Another naming mistake, almost as common and also resulting in a meaningless miasma, is the Alphabet Soup Solution.

In the age of mergers and acquisitions, many good corporate names have been replaced by a string of letters. It works with RCA, IBM and GE. Why not then PPG or MBPXL?

The answer is obvious. Only companies with a long history of very high visibility can get away with shorthand initials.

Running to the alphabet is often the easiest way out--and a sure sign of the naming expert's fatigue. For every AT&T or GE there are hundreds of SMCs, DPFs, GAFs and--most tragic of all--USXs that have chosen alphabetical anonymity.

The Nearsighted Name also is a hazard. Always keep an eye to the future. With too specific a name, you can fence yourself into a single market, product or service and create problems for future diversification.
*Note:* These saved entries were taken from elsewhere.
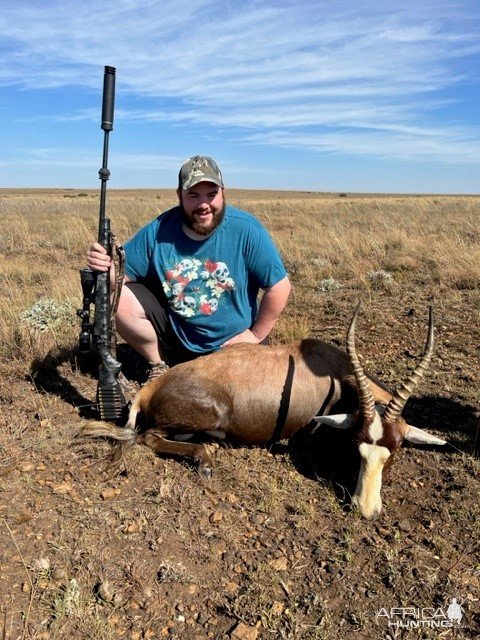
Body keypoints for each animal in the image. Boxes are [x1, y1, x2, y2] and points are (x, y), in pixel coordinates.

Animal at [82, 304, 446, 520]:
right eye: (355, 447)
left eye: (394, 451)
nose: (366, 511)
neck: (332, 373)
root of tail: (150, 388)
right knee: (148, 438)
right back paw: (206, 459)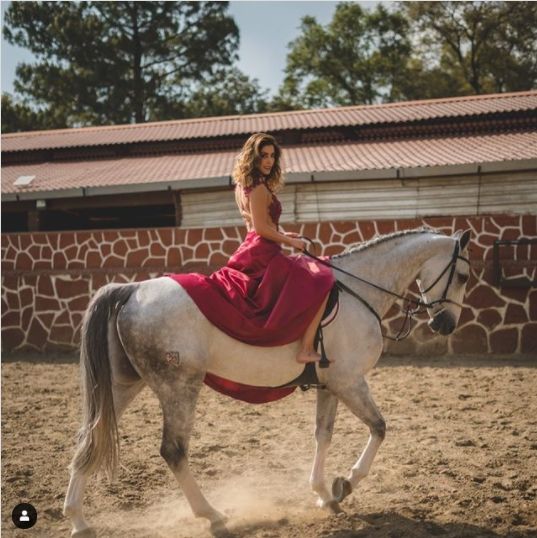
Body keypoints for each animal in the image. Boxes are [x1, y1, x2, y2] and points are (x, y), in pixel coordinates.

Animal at [65, 226, 472, 532]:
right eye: (464, 275)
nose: (446, 324)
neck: (360, 290)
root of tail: (132, 290)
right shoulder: (350, 382)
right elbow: (379, 428)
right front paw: (345, 484)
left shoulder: (331, 385)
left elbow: (323, 436)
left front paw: (323, 493)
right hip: (179, 387)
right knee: (173, 451)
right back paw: (212, 515)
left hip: (123, 386)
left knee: (88, 438)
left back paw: (78, 519)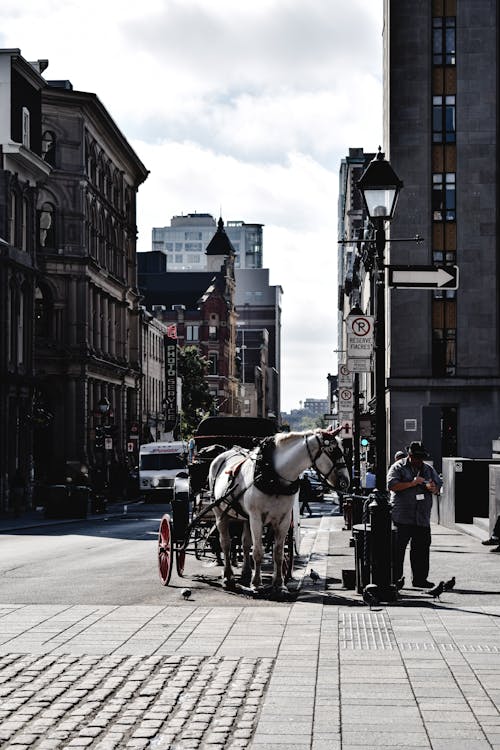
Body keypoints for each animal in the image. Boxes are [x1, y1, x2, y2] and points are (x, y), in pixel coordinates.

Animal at [206, 432, 348, 596]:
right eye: (332, 450)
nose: (345, 482)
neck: (273, 476)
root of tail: (224, 454)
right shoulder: (256, 518)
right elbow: (258, 551)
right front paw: (257, 584)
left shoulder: (284, 519)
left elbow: (278, 553)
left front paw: (279, 585)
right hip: (220, 513)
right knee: (226, 544)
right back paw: (228, 577)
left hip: (246, 518)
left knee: (245, 543)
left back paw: (246, 574)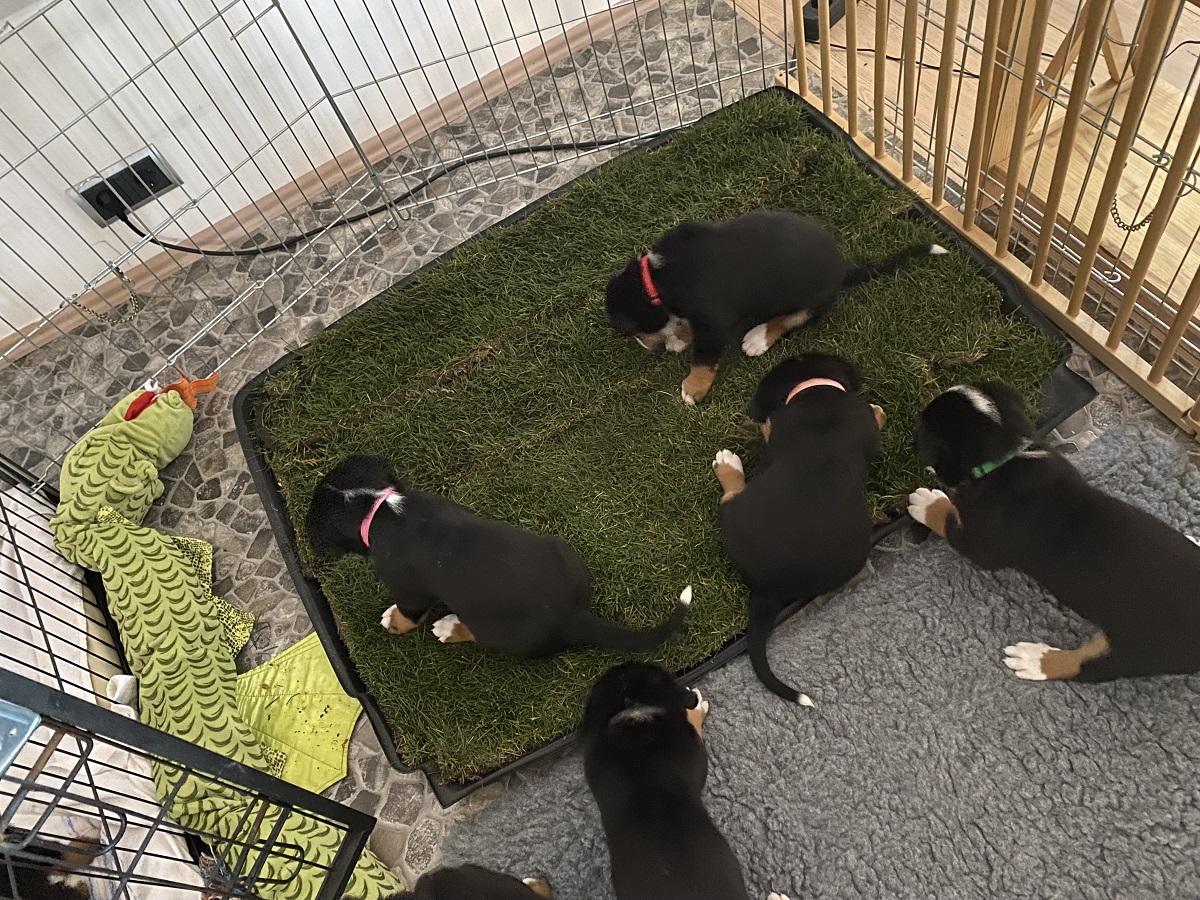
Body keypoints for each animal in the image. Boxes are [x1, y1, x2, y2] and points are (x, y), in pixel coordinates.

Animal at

Beware especially of geographically limiting names. Allegheny Airlines had a geographically nearsighted name. Its current name, USAir, immediately changed the public perception, communicating its nationwide service.

Beware of Blunders

Names often build up tremendous equity. If a new name won't do a better job of achieving your objectives, keep the old one and revitalize it with a fresh, new visual treatment.

For example, new corporate colors, judiciously selected typography, a revised logo and a systematic approach to graphics can be powerful--and instant--communicators of corporate strategy.

Lastly, beware of the Dirty Word blunder. Even if you think that your market is limited for the moment to the English-speaking world, don't forget the large and growing non-English-speaking population in the United States.

Also remember that today's marketplace is becoming more and more global. Forward-thinking management should anticipate expansion.

Names, therefore, should be checked with the major languages of the world so that awkward homonyms can be avoided.

Chevy Nova, for example, means "no go" in Spanish, and Colgate means "hang yourself" when given the Spanish pronunciation, col-gah-tay.

While it's great fun to call attention to the current lunacy in naming that seems to be sweeping corporate America, it should be remembered that naming is a serious business.

In these days of intensified competition, the right name can be an enormous advantage in the marketplace.